## Action item
Copy only those lines which run from the line containing "五歲時，他還被學校開除。為了養活自己，不到二十歲就輾轉於" to the end of the entries below, both inclusive, exactly as written and with no pictures.

## Source data
▶

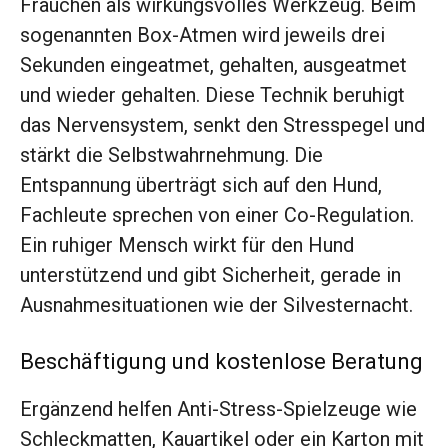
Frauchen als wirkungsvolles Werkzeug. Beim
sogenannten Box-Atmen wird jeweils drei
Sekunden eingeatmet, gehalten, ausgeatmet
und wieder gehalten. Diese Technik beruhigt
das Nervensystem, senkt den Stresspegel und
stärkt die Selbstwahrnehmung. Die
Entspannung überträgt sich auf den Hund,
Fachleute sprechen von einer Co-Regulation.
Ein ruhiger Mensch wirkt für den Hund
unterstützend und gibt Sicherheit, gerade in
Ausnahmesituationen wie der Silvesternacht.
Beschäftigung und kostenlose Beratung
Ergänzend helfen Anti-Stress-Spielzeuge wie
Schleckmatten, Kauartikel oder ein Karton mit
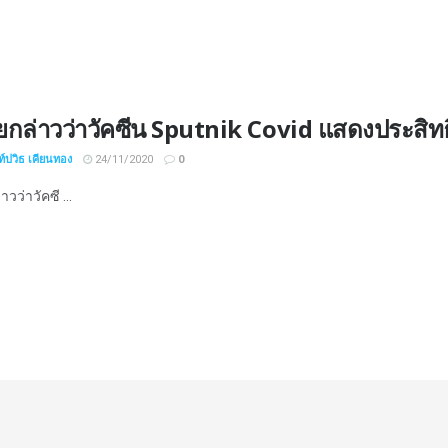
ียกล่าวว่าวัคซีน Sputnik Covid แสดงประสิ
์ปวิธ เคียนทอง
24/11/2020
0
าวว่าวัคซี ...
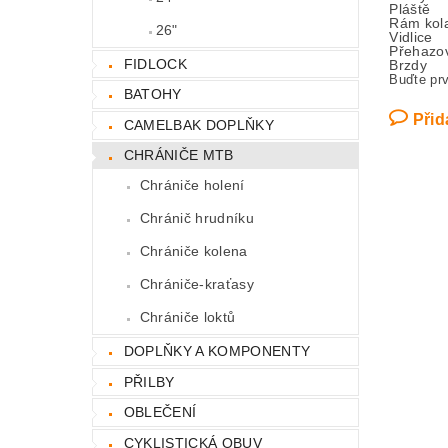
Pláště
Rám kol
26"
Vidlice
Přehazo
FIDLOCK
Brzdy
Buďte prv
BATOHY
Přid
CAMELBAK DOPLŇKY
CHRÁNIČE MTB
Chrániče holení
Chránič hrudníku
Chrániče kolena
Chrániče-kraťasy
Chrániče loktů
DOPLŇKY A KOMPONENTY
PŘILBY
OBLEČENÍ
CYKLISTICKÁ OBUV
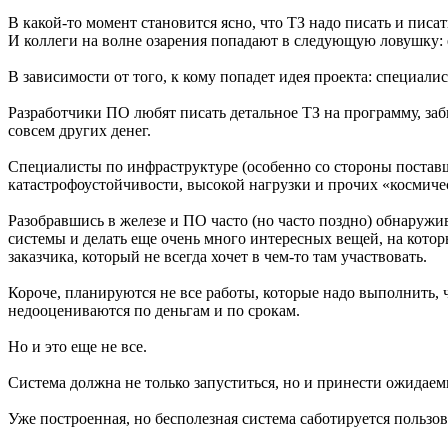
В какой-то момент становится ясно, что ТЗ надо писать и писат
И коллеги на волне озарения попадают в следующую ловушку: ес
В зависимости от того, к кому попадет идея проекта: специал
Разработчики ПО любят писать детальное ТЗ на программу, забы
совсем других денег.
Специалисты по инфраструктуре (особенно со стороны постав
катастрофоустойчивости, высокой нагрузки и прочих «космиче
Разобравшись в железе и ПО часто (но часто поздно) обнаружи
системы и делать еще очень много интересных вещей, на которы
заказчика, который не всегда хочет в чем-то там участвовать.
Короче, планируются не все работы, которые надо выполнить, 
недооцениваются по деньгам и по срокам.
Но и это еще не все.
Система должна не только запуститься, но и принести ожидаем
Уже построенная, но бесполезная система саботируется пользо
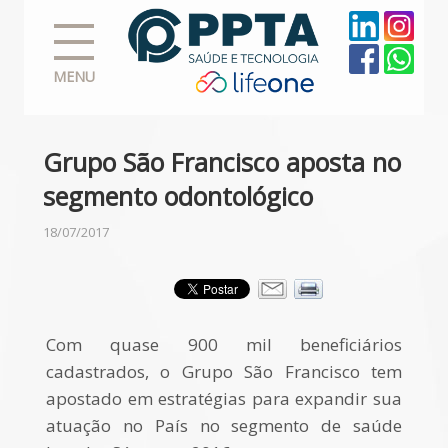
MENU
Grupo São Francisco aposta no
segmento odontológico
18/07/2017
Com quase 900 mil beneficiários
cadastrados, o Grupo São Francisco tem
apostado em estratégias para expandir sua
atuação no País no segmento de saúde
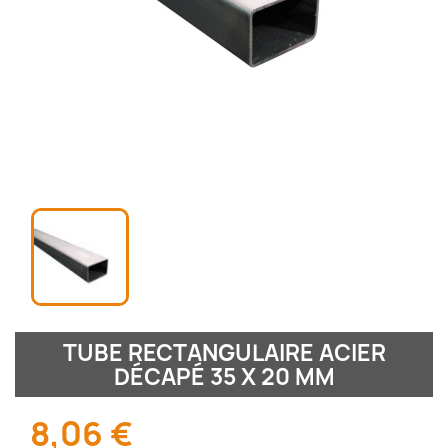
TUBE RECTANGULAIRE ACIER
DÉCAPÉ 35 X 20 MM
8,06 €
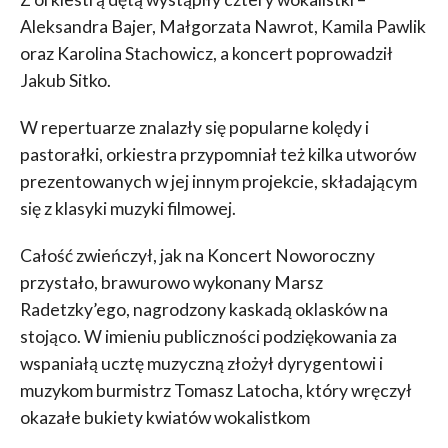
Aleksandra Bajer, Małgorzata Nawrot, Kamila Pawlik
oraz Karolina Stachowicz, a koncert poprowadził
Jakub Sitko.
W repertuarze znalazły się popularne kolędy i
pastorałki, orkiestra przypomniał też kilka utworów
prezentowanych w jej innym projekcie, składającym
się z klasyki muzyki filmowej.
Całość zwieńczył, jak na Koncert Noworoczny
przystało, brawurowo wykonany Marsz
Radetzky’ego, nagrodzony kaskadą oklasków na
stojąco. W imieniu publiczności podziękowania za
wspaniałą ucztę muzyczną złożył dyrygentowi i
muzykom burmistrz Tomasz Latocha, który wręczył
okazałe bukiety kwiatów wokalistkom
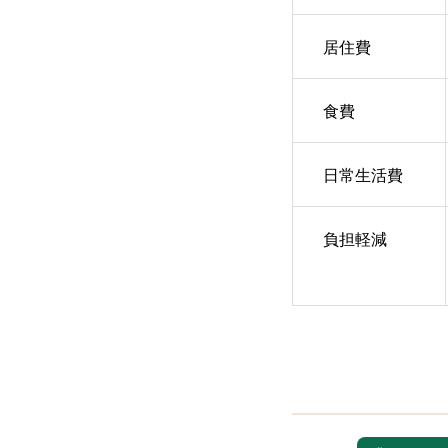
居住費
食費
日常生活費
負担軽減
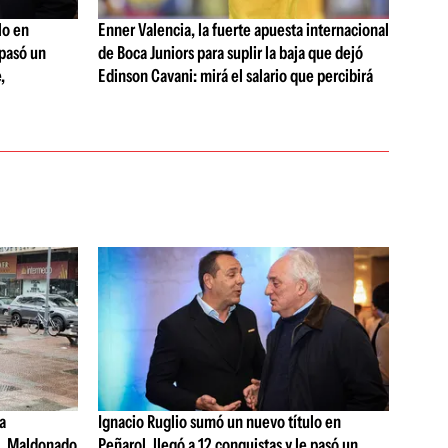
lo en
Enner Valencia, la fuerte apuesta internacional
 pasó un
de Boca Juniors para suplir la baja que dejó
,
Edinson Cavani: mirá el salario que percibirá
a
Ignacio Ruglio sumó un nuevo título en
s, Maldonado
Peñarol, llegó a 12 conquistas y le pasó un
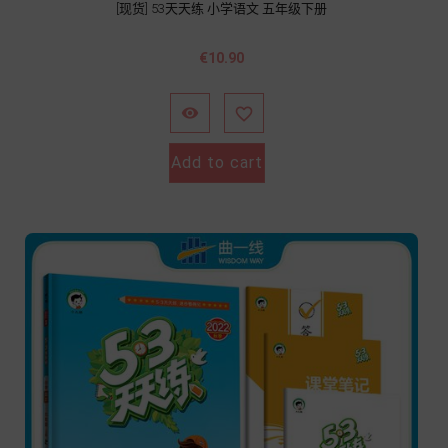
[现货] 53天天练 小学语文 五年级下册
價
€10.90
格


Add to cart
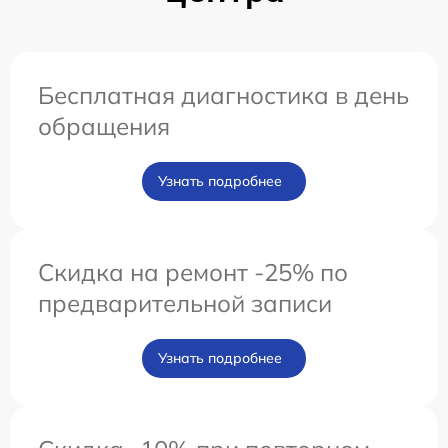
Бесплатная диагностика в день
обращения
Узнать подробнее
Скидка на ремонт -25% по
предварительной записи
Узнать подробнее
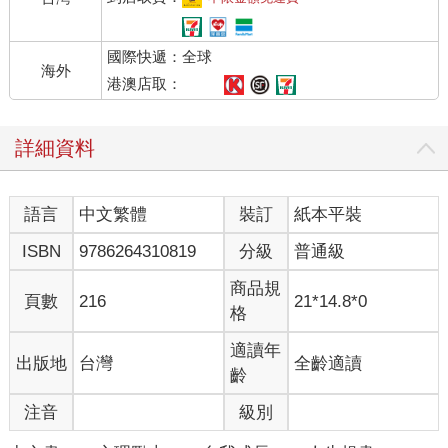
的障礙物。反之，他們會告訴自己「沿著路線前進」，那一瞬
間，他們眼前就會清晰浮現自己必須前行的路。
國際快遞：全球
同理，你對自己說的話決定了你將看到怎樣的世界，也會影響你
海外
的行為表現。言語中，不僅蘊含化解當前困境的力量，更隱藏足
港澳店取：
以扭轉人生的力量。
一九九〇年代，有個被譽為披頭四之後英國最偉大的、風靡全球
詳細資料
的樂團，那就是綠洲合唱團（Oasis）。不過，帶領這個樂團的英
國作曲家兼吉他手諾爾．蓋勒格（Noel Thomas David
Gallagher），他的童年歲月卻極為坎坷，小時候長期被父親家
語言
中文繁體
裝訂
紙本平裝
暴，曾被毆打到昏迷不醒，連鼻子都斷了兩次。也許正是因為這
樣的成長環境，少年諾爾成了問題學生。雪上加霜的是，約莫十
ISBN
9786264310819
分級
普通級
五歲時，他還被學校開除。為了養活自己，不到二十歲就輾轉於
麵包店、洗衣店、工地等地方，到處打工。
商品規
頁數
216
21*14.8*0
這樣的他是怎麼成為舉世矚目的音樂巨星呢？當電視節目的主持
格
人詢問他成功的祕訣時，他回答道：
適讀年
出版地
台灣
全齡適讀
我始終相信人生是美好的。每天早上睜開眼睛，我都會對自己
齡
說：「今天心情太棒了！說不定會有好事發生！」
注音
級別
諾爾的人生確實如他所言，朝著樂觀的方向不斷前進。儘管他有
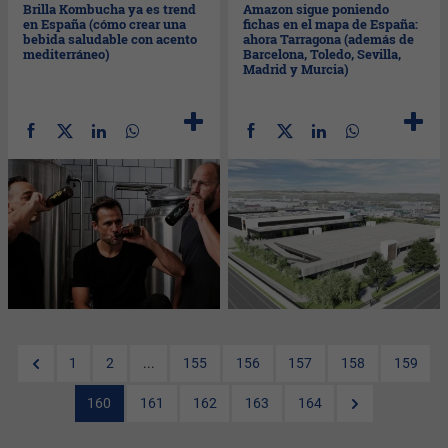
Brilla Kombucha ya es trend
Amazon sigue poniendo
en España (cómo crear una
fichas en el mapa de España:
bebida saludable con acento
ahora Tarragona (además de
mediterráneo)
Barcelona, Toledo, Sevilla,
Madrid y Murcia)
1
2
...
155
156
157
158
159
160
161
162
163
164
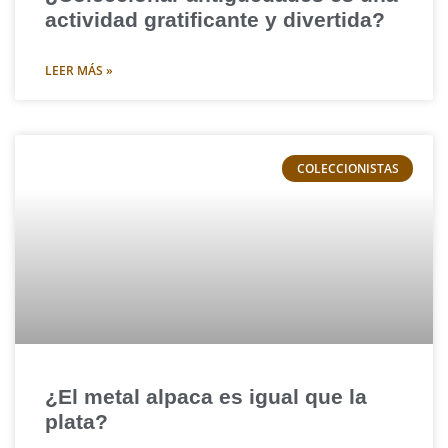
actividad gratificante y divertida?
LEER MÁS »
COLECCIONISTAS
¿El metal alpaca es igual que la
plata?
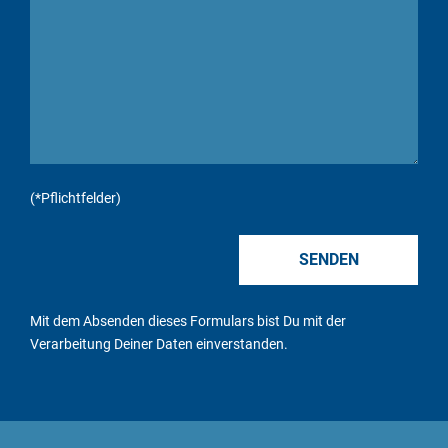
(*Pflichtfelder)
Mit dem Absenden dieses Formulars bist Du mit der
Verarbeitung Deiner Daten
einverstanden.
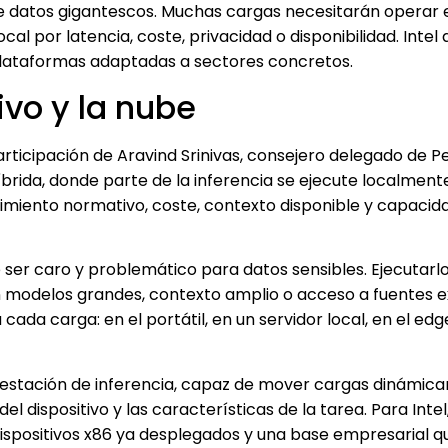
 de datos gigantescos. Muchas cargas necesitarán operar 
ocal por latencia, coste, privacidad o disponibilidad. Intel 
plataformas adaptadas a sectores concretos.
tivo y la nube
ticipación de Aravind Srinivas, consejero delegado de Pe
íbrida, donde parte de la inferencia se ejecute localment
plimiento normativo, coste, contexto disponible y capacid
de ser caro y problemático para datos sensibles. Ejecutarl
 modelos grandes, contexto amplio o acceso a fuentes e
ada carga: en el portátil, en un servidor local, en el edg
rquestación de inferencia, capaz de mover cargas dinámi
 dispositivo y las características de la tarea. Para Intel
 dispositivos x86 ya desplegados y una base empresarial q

◀

## Solution for this task
五歲時，他還被學校開除。為了養活自己，不到二十歲就輾轉於
麵包店、洗衣店、工地等地方，到處打工。
商品規
頁數
216
21*14.8*0
這樣的他是怎麼成為舉世矚目的音樂巨星呢？當電視節目的主持
格
人詢問他成功的祕訣時，他回答道：
適讀年
出版地
台灣
全齡適讀
我始終相信人生是美好的。每天早上睜開眼睛，我都會對自己
齡
說：「今天心情太棒了！說不定會有好事發生！」
注音
級別
諾爾的人生確實如他所言，朝著樂觀的方向不斷前進。儘管他有
Brilla Kombucha ya es trend
Amazon sigue poniendo
en España (cómo crear una
fichas en el mapa de España:
bebida saludable con acento
ahora Tarragona (además de
mediterráneo)
Barcelona, Toledo, Sevilla,
Madrid y Murcia)
1
2
...
155
156
157
158
159
160
161
162
163
164
actividad gratificante y divertida?
LEER MÁS »
COLECCIONISTAS
¿El metal alpaca es igual que la
plata?
(*Pflichtfelder)
Mit dem Absenden dieses Formulars bist Du mit der
Verarbeitung Deiner Daten
einverstanden.
 de datos gigantescos. Muchas cargas necesitarán operar 
ocal por latencia, coste, privacidad o disponibilidad. Intel 
plataformas adaptadas a sectores concretos.
tivo y la nube
ticipación de Aravind Srinivas, consejero delegado de Pe
íbrida, donde parte de la inferencia se ejecute localment
plimiento normativo, coste, contexto disponible y capacid
de ser caro y problemático para datos sensibles. Ejecutarl
 modelos grandes, contexto amplio o acceso a fuentes e
ada carga: en el portátil, en un servidor local, en el edg
rquestación de inferencia, capaz de mover cargas dinámi
 dispositivo y las características de la tarea. Para Intel
 dispositivos x86 ya desplegados y una base empresarial q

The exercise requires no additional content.